Exercise directions: Look through the material below and give the number of lines where the string "left" occurs, with nothing added.

The data:
::::::

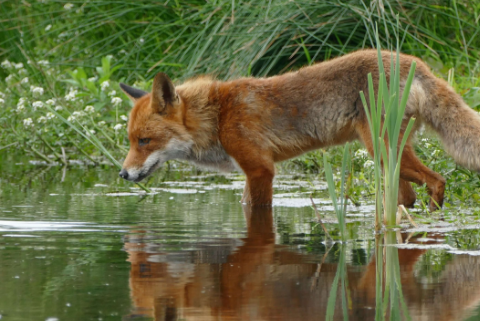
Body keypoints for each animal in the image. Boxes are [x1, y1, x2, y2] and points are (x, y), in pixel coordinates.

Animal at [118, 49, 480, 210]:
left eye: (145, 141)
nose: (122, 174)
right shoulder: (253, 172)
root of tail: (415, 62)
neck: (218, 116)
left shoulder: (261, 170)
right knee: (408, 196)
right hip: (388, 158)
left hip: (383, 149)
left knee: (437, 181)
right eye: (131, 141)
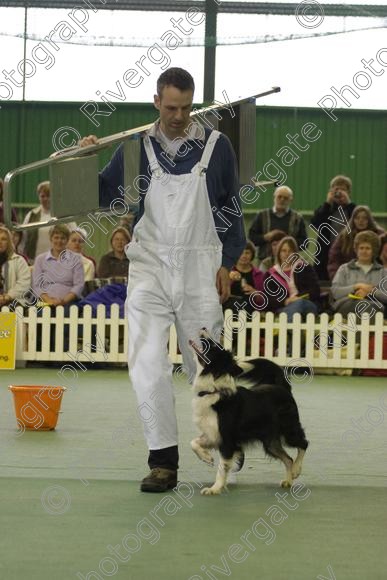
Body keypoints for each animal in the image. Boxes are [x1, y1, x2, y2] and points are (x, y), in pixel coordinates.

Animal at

::::::

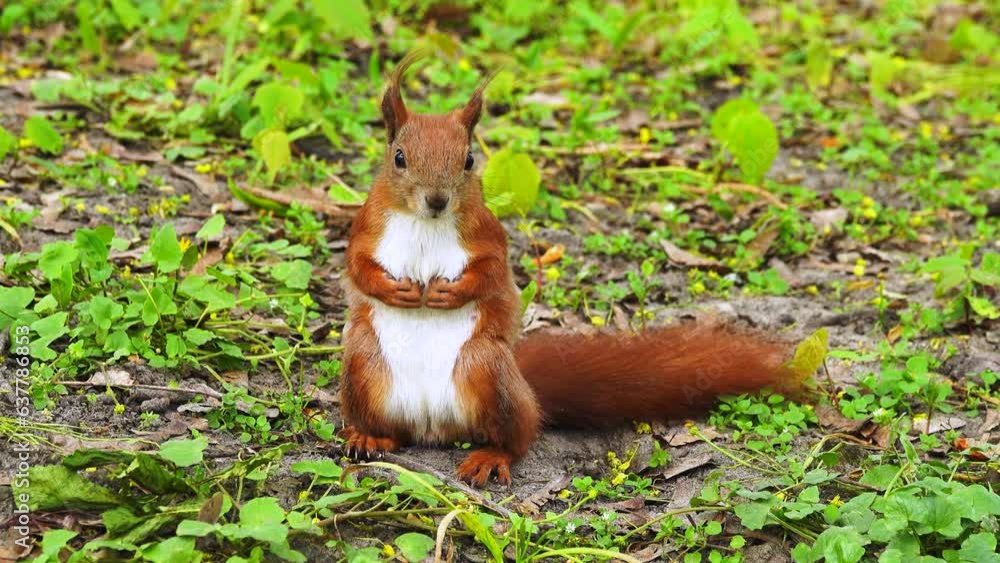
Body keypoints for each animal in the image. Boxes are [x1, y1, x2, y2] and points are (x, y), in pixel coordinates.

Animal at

::::::

Output for this exercise: 4